# building loads for accuracy



## hyperduc (Sep 18, 2009)

I've done my fair share of reloading, but in building for accuracy I'm having a hard time believing that the way I'm going about it is the most efficient. 

After prepping brass and selecting a bullet for the job I start with various powder charges and look for the best grouping of those. After I have determined the best powder load I then begin with cartridge overall length. 

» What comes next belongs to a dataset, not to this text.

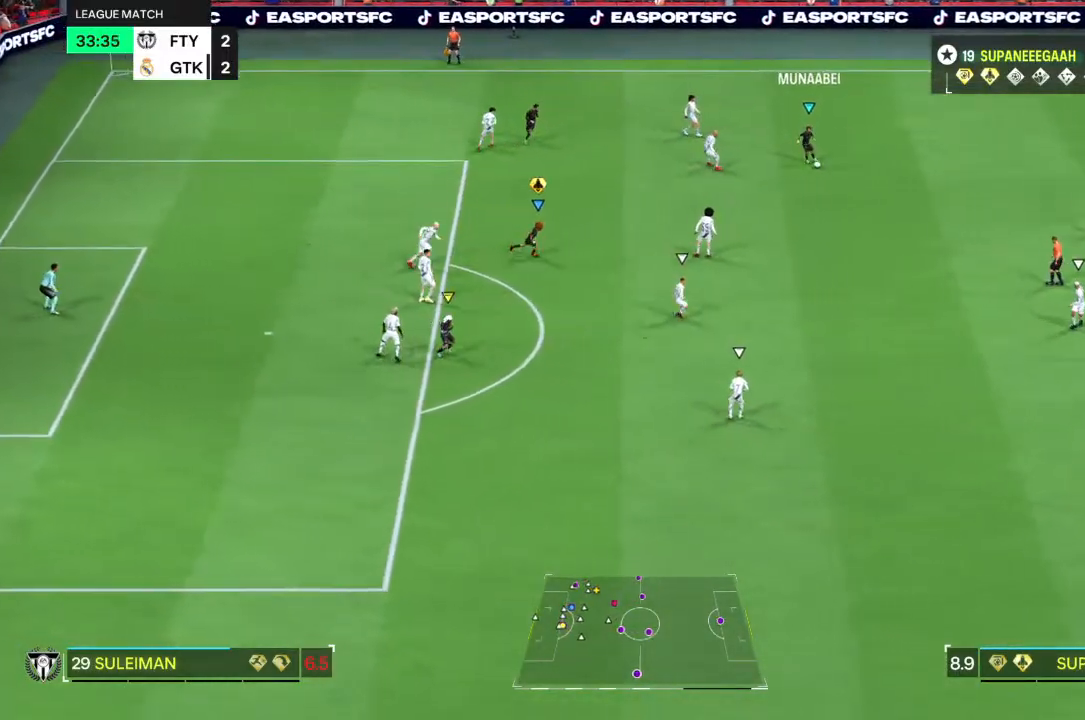
{"buttons": ["L2"], "left_stick": "left", "right_stick": "center", "events": [[83, "R2", "up"], [100, "left_stick", "center"], [400, "L2", "down"], [467, "left_stick", "left"]]}
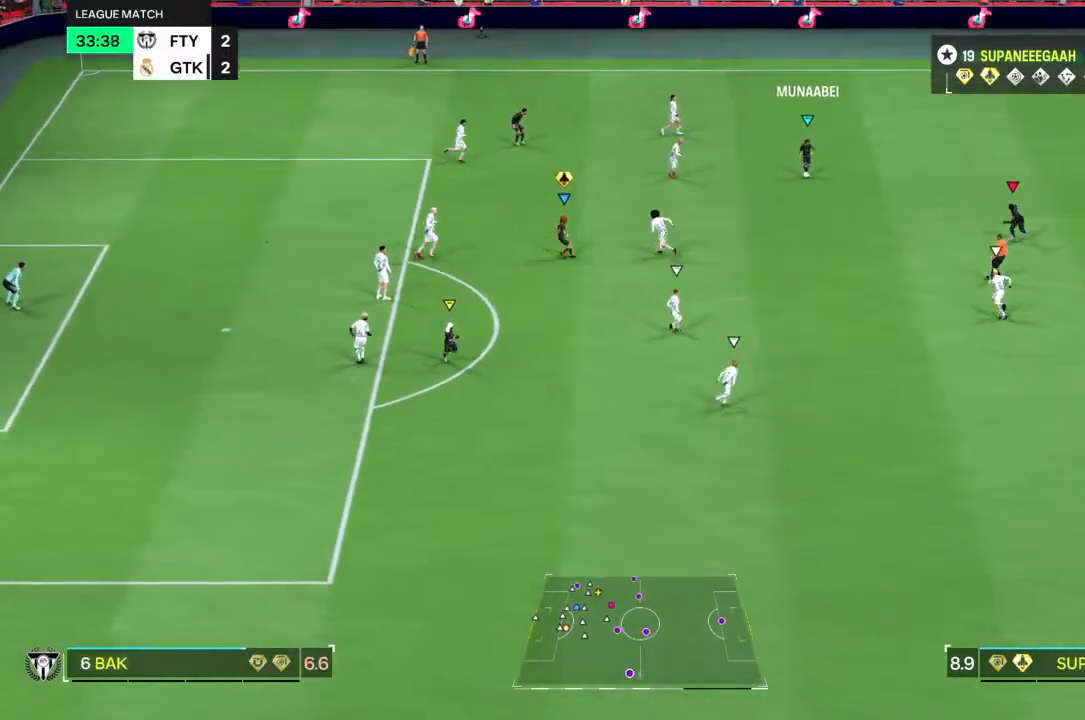
{"buttons": ["L2"], "left_stick": "down", "right_stick": "center", "events": [[417, "left_stick", "down"]]}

Is this the best way to go about it or is there an easier way?


----------



## mikevanwilder (Nov 11, 2008)

In my experiences that is as good away as any. Thats the fun with reloading for accuracy everything can change the outcome. But when you find the right combo its a awesome feeling knowing you created it.


----------



## Al Hansen (Sep 7, 2007)

I prep the cases. Then I "old school" smoke a bullet and seat it in the chamber so it is barely touching the lands. Then work up the loads in .25 grn. increments finding the most accurate powder charge. Sellecting a powder can get real expensive so I ask the guys I know what powders they use. If I don't know anyone then I'll get to a range a watch the guys that know what they are doing and start asking questions. So what ya shooting ???


----------



## hyperduc (Sep 18, 2009)

Al Hansen said:


> So what ya shooting ???


I just finished a new build, it's a .300-221 on Surgeon action. My choice of powders is pretty limited as I'm required to use a magnum pistol powder. I'm going to start by working up some sub sonic loads with a 220 grn scenar and then I plan on working out a few supersonic loads using a 135 grn a-max.


----------



## BPturkeys (Sep 13, 2007)

First choose a bullet weight and brand, then determine best powder by: 1) studying books, loading tables, loading manuals and articles about "favorite loads. 2) actually loading test loads with two or three of your above selected powders (use the same charge for each type of powder) and select the powder that performed best. 3) tweek your powder charge to best accuracy. Now, go back and test a few different brands of the same weight bullets, leaving the powder charge the same, choose the best performer. OK, at this point probably 98% of your accuracy work is done. From here you start the little things...the things that really make your load perfect...1) work your brass so that they are as close to identical as possible...same volume, same over all length and neck length, same weight (using the same brand case will help make this job easier), once you have a supply of nearly identical brass, then move on to things like best primer and primer seating pressure(don't overlook the importances of primmer seating pressure), seating depth of bullet, neck length and neck wall thickness. Weigh all the bullets in a batch and match as closely as possible by weight and discard bullets that don't fit within a narrow range (you can shoot them up as plinkers) Keep in mind that after you have tested and determined the best power/bullet/charge/primer/case...etc, the thing that will make for winning accuracy is CONSISTENCY! Make all your loads exactly the same. In a perfect vacuum only two identical loads in every way will put the bullet in the same hole!


----------



## hyperduc (Sep 18, 2009)

Thanks BP, 

So if I'm following you correctly: working out the powder first is the best way to go about it?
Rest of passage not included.